Privacy Policy

Information We Collect

Information you provide

• Account information — name, email address, password, and profile details (such as your bio and profile photo) when you create an account.
• Issue positions — your self-identified stances on social and political issues, which you select during onboarding and can update at any time.
• Messages — the content of conversations you have with other users through the app.
• Community content — posts, comments, and votes you contribute to community discussions.
• Civility ratings — ratings you give and receive after conversations.
• Contact information — if you email us directly (e.g., for support or partnerships).

Information collected automatically

• Device information — device type, operating system, and app version.
• Push notification tokens — to deliver notifications about matches, messages, and community activity.
• Analytics data — we use Google Analytics to understand how the Service is used. This may include pages visited, features used, and general usage patterns. We do not use analytics to track individual behavior.

Information you choose to share for civic features

If you use our civic information features (such as looking up your elected representatives or ballot information), you may provide your address. This information is sent to third-party government data services (see "Third-Party Services" below) to return relevant civic information. We do not store your address on our servers.

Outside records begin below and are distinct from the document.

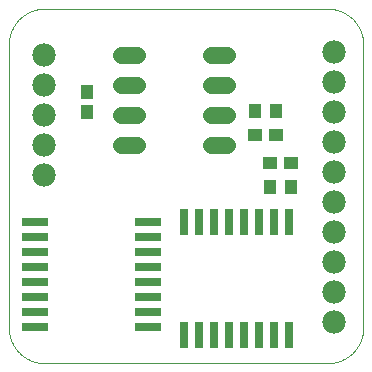
<source format=gts>
G75*
%MOIN*%
%OFA0B0*%
%FSLAX25Y25*%
%IPPOS*%
%LPD*%
%AMOC8*
5,1,8,0,0,1.08239X$1,22.5*
%
%ADD10C,0.00000*%
%ADD11R,0.04337X0.04731*%
%ADD12R,0.04731X0.04337*%
%ADD13R,0.02762X0.09061*%
%ADD14R,0.09061X0.02762*%
%ADD15C,0.05600*%
%ADD16C,0.07800*%
D10*
X0001500Y0013311D02*
X0001500Y0107799D01*
X0001503Y0108084D01*
X0001514Y0108370D01*
X0001531Y0108655D01*
X0001555Y0108939D01*
X0001586Y0109223D01*
X0001624Y0109506D01*
X0001669Y0109787D01*
X0001720Y0110068D01*
X0001778Y0110348D01*
X0001843Y0110626D01*
X0001915Y0110902D01*
X0001993Y0111176D01*
X0002078Y0111449D01*
X0002170Y0111719D01*
X0002268Y0111987D01*
X0002372Y0112253D01*
X0002483Y0112516D01*
X0002600Y0112776D01*
X0002723Y0113034D01*
X0002853Y0113288D01*
X0002989Y0113539D01*
X0003130Y0113787D01*
X0003278Y0114031D01*
X0003431Y0114272D01*
X0003591Y0114508D01*
X0003756Y0114741D01*
X0003926Y0114970D01*
X0004102Y0115195D01*
X0004284Y0115415D01*
X0004470Y0115631D01*
X0004662Y0115842D01*
X0004859Y0116049D01*
X0005061Y0116251D01*
X0005268Y0116448D01*
X0005479Y0116640D01*
X0005695Y0116826D01*
X0005915Y0117008D01*
X0006140Y0117184D01*
X0006369Y0117354D01*
X0006602Y0117519D01*
X0006838Y0117679D01*
X0007079Y0117832D01*
X0007323Y0117980D01*
X0007571Y0118121D01*
X0007822Y0118257D01*
X0008076Y0118387D01*
X0008334Y0118510D01*
X0008594Y0118627D01*
X0008857Y0118738D01*
X0009123Y0118842D01*
X0009391Y0118940D01*
X0009661Y0119032D01*
X0009934Y0119117D01*
X0010208Y0119195D01*
X0010484Y0119267D01*
X0010762Y0119332D01*
X0011042Y0119390D01*
X0011323Y0119441D01*
X0011604Y0119486D01*
X0011887Y0119524D01*
X0012171Y0119555D01*
X0012455Y0119579D01*
X0012740Y0119596D01*
X0013026Y0119607D01*
X0013311Y0119610D01*
X0107799Y0119610D01*
X0108084Y0119607D01*
X0108370Y0119596D01*
X0108655Y0119579D01*
X0108939Y0119555D01*
X0109223Y0119524D01*
X0109506Y0119486D01*
X0109787Y0119441D01*
X0110068Y0119390D01*
X0110348Y0119332D01*
X0110626Y0119267D01*
X0110902Y0119195D01*
X0111176Y0119117D01*
X0111449Y0119032D01*
X0111719Y0118940D01*
X0111987Y0118842D01*
X0112253Y0118738D01*
X0112516Y0118627D01*
X0112776Y0118510D01*
X0113034Y0118387D01*
X0113288Y0118257D01*
X0113539Y0118121D01*
X0113787Y0117980D01*
X0114031Y0117832D01*
X0114272Y0117679D01*
X0114508Y0117519D01*
X0114741Y0117354D01*
X0114970Y0117184D01*
X0115195Y0117008D01*
X0115415Y0116826D01*
X0115631Y0116640D01*
X0115842Y0116448D01*
X0116049Y0116251D01*
X0116251Y0116049D01*
X0116448Y0115842D01*
X0116640Y0115631D01*
X0116826Y0115415D01*
X0117008Y0115195D01*
X0117184Y0114970D01*
X0117354Y0114741D01*
X0117519Y0114508D01*
X0117679Y0114272D01*
X0117832Y0114031D01*
X0117980Y0113787D01*
X0118121Y0113539D01*
X0118257Y0113288D01*
X0118387Y0113034D01*
X0118510Y0112776D01*
X0118627Y0112516D01*
X0118738Y0112253D01*
X0118842Y0111987D01*
X0118940Y0111719D01*
X0119032Y0111449D01*
X0119117Y0111176D01*
X0119195Y0110902D01*
X0119267Y0110626D01*
X0119332Y0110348D01*
X0119390Y0110068D01*
X0119441Y0109787D01*
X0119486Y0109506D01*
X0119524Y0109223D01*
X0119555Y0108939D01*
X0119579Y0108655D01*
X0119596Y0108370D01*
X0119607Y0108084D01*
X0119610Y0107799D01*
X0119610Y0013311D01*
X0119607Y0013026D01*
X0119596Y0012740D01*
X0119579Y0012455D01*
X0119555Y0012171D01*
X0119524Y0011887D01*
X0119486Y0011604D01*
X0119441Y0011323D01*
X0119390Y0011042D01*
X0119332Y0010762D01*
X0119267Y0010484D01*
X0119195Y0010208D01*
X0119117Y0009934D01*
X0119032Y0009661D01*
X0118940Y0009391D01*
X0118842Y0009123D01*
X0118738Y0008857D01*
X0118627Y0008594D01*
X0118510Y0008334D01*
X0118387Y0008076D01*
X0118257Y0007822D01*
X0118121Y0007571D01*
X0117980Y0007323D01*
X0117832Y0007079D01*
X0117679Y0006838D01*
X0117519Y0006602D01*
X0117354Y0006369D01*
X0117184Y0006140D01*
X0117008Y0005915D01*
X0116826Y0005695D01*
X0116640Y0005479D01*
X0116448Y0005268D01*
X0116251Y0005061D01*
X0116049Y0004859D01*
X0115842Y0004662D01*
X0115631Y0004470D01*
X0115415Y0004284D01*
X0115195Y0004102D01*
X0114970Y0003926D01*
X0114741Y0003756D01*
X0114508Y0003591D01*
X0114272Y0003431D01*
X0114031Y0003278D01*
X0113787Y0003130D01*
X0113539Y0002989D01*
X0113288Y0002853D01*
X0113034Y0002723D01*
X0112776Y0002600D01*
X0112516Y0002483D01*
X0112253Y0002372D01*
X0111987Y0002268D01*
X0111719Y0002170D01*
X0111449Y0002078D01*
X0111176Y0001993D01*
X0110902Y0001915D01*
X0110626Y0001843D01*
X0110348Y0001778D01*
X0110068Y0001720D01*
X0109787Y0001669D01*
X0109506Y0001624D01*
X0109223Y0001586D01*
X0108939Y0001555D01*
X0108655Y0001531D01*
X0108370Y0001514D01*
X0108084Y0001503D01*
X0107799Y0001500D01*
X0013311Y0001500D01*
X0013026Y0001503D01*
X0012740Y0001514D01*
X0012455Y0001531D01*
X0012171Y0001555D01*
X0011887Y0001586D01*
X0011604Y0001624D01*
X0011323Y0001669D01*
X0011042Y0001720D01*
X0010762Y0001778D01*
X0010484Y0001843D01*
X0010208Y0001915D01*
X0009934Y0001993D01*
X0009661Y0002078D01*
X0009391Y0002170D01*
X0009123Y0002268D01*
X0008857Y0002372D01*
X0008594Y0002483D01*
X0008334Y0002600D01*
X0008076Y0002723D01*
X0007822Y0002853D01*
X0007571Y0002989D01*
X0007323Y0003130D01*
X0007079Y0003278D01*
X0006838Y0003431D01*
X0006602Y0003591D01*
X0006369Y0003756D01*
X0006140Y0003926D01*
X0005915Y0004102D01*
X0005695Y0004284D01*
X0005479Y0004470D01*
X0005268Y0004662D01*
X0005061Y0004859D01*
X0004859Y0005061D01*
X0004662Y0005268D01*
X0004470Y0005479D01*
X0004284Y0005695D01*
X0004102Y0005915D01*
X0003926Y0006140D01*
X0003756Y0006369D01*
X0003591Y0006602D01*
X0003431Y0006838D01*
X0003278Y0007079D01*
X0003130Y0007323D01*
X0002989Y0007571D01*
X0002853Y0007822D01*
X0002723Y0008076D01*
X0002600Y0008334D01*
X0002483Y0008594D01*
X0002372Y0008857D01*
X0002268Y0009123D01*
X0002170Y0009391D01*
X0002078Y0009661D01*
X0001993Y0009934D01*
X0001915Y0010208D01*
X0001843Y0010484D01*
X0001778Y0010762D01*
X0001720Y0011042D01*
X0001669Y0011323D01*
X0001624Y0011604D01*
X0001586Y0011887D01*
X0001555Y0012171D01*
X0001531Y0012455D01*
X0001514Y0012740D01*
X0001503Y0013026D01*
X0001500Y0013311D01*
D11*
X0027681Y0085161D03*
X0027681Y0091854D03*
X0083705Y0085673D03*
X0090398Y0085673D03*
X0088705Y0060161D03*
X0095398Y0060161D03*
D12*
X0095398Y0068232D03*
X0088705Y0068232D03*
X0090398Y0077563D03*
X0083705Y0077563D03*
D13*
X0084787Y0048646D03*
X0089787Y0048646D03*
X0094787Y0048646D03*
X0079787Y0048646D03*
X0074787Y0048646D03*
X0069787Y0048646D03*
X0064787Y0048646D03*
X0059787Y0048646D03*
X0059787Y0010949D03*
X0064787Y0010949D03*
X0069787Y0010949D03*
X0074787Y0010949D03*
X0079787Y0010949D03*
X0084787Y0010949D03*
X0089787Y0010949D03*
X0094787Y0010949D03*
D14*
X0047858Y0013528D03*
X0047858Y0018528D03*
X0047858Y0023528D03*
X0047858Y0028528D03*
X0047858Y0033528D03*
X0047858Y0038528D03*
X0047858Y0043528D03*
X0047858Y0048528D03*
X0010161Y0048528D03*
X0010161Y0043528D03*
X0010161Y0038528D03*
X0010161Y0033528D03*
X0010161Y0028528D03*
X0010161Y0023528D03*
X0010161Y0018528D03*
X0010161Y0013528D03*
D15*
X0039018Y0074098D02*
X0044218Y0074098D01*
X0044218Y0084098D02*
X0039018Y0084098D01*
X0039018Y0094098D02*
X0044218Y0094098D01*
X0044218Y0104098D02*
X0039018Y0104098D01*
X0069018Y0104098D02*
X0074218Y0104098D01*
X0074218Y0094098D02*
X0069018Y0094098D01*
X0069018Y0084098D02*
X0074218Y0084098D01*
X0074218Y0074098D02*
X0069018Y0074098D01*
D16*
X0109768Y0075280D03*
X0109768Y0085280D03*
X0109768Y0095280D03*
X0109768Y0105280D03*
X0109768Y0065280D03*
X0109768Y0055280D03*
X0109768Y0045280D03*
X0109768Y0035280D03*
X0109768Y0025280D03*
X0109768Y0015280D03*
X0013311Y0064295D03*
X0013311Y0074295D03*
X0013311Y0084295D03*
X0013311Y0094295D03*
X0013311Y0104295D03*
M02*

</source>
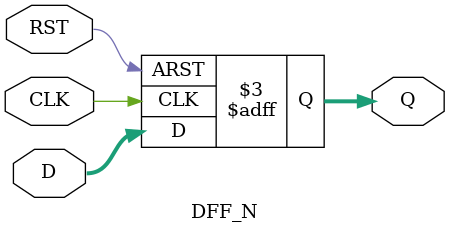
<source format=v>
/*
	N-bit D-FF posedge clk, negedge rst
*/

module DFF_N #(parameter WIDTH = 8) (CLK, RST, D, Q);

	input CLK, RST;
	input [WIDTH-1:0] D;
	output reg [WIDTH-1:0] Q;
		
	always @ (posedge CLK, negedge RST) begin
		if (~RST) begin
			Q <= 0;
		end else begin
			Q <= D;
		end			
	end
	
endmodule
</source>
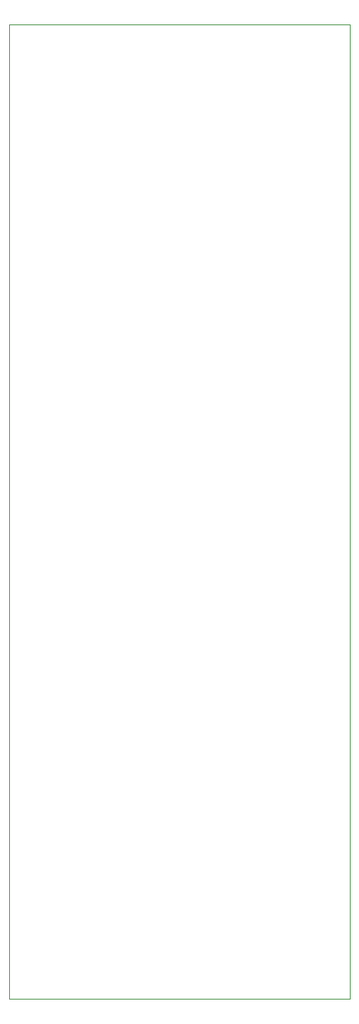
<source format=gm1>
%TF.GenerationSoftware,KiCad,Pcbnew,7.0.8*%
%TF.CreationDate,2024-02-25T17:45:40-05:00*%
%TF.ProjectId,lichen-bifocals-control-board,6c696368-656e-42d6-9269-666f63616c73,1.0*%
%TF.SameCoordinates,Original*%
%TF.FileFunction,Profile,NP*%
%FSLAX46Y46*%
G04 Gerber Fmt 4.6, Leading zero omitted, Abs format (unit mm)*
G04 Created by KiCad (PCBNEW 7.0.8) date 2024-02-25 17:45:40*
%MOMM*%
%LPD*%
G01*
G04 APERTURE LIST*
%TA.AperFunction,Profile*%
%ADD10C,0.100000*%
%TD*%
G04 APERTURE END LIST*
D10*
X101250000Y-110250000D02*
X139050000Y-110250000D01*
X139050000Y-218250000D01*
X101250000Y-218250000D01*
X101250000Y-110250000D01*
M02*

</source>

How We Use Your Information

• Matching — to connect you with users who have different perspectives on the issues you care about.
• Messaging and communities — to deliver your messages and community contributions to other users.
• Civility system — to maintain a respectful environment by factoring civility ratings into the matching process.
• Notifications — to alert you about new matches, messages, and community activity.
• Improving the Service — to understand usage patterns and improve the app experience. We may use aggregate, non-identifying data (for example, which issues users care most about) for this purpose.
• Communications — to respond to your inquiries and send you updates about the Service.

What We Do Not Do

• We do not sell, rent, or trade your personal information to third parties.
• We do not share your individual issue positions with other users or third parties. No one except you will ever know how you self-identify on any issue.
• We do not read or monitor the content of your private conversations. Messages are encrypted (see "Security" below).
• We do not serve targeted advertising based on your data.

Third-Party Services

We use the following third-party services to operate the Service. These providers process data on our behalf and are bound by their own privacy policies:

• Google Firebase — authentication, database (Firestore), cloud functions, hosting, and push notifications.
• Google Analytics — anonymous, aggregate usage analytics.
• Amazon Web Services (AWS) — backend API hosting for community features.
• Google Civic Information API and Congress.gov API — to provide information about elected representatives and elections when you use civic features. Your address may be sent to these services to retrieve relevant results but is not stored by us.

We do not share your personal information with any third party for their own marketing or advertising purposes.

Security

We take the security of your data seriously and implement industry-standard measures to protect it:

• Encryption at rest — private messages as well as sensitive profile fields (including your name, email address, bio, location, and profile photo URL) are encrypted using AES-256-GCM encryption. This means your personal information and conversations are protected both in transit and at rest.
• Secure connections — all data transmitted between your device and our servers uses HTTPS/TLS encryption.
• Access controls — only authorized personnel with a legitimate need have access to user data, and only for the purposes of operating and improving the Service.

While no system is 100% secure, we are committed to protecting your information and promptly addressing any security concerns.

Data Retention

We retain your data for as long as your account is active or as needed to provide the Service. If you delete your account, we will delete or anonymize your personal data within a reasonable timeframe, except where we are required to retain it for legal obligations (such as child safety reporting).

Your Rights and Choices

You may exercise the following rights at any time by contacting us at contact@gocivi.com:

• Access — request a copy of the personal data we hold about you.
• Correction — request that we correct any inaccurate data.
• Deletion — request deletion of your account and associated personal data.
• Opt out — opt out of non-essential communications from us at any time.
• Data portability — request your data in a portable format where technically feasible.

We will respond to all requests within 30 days.

Children's Privacy

Civi is not intended for users under the age of 13. We do not knowingly collect personal information from children under 13. If we become aware that we have collected data from a child under 13, we will delete it promptly. Please see our Child Safety & CSAE Standards page for more information.

Changes to This Policy

We may update this privacy policy from time to time. If we make significant changes, we will notify you through the app or by email. The "Last updated" date at the top of this page indicates when the policy was most recently revised.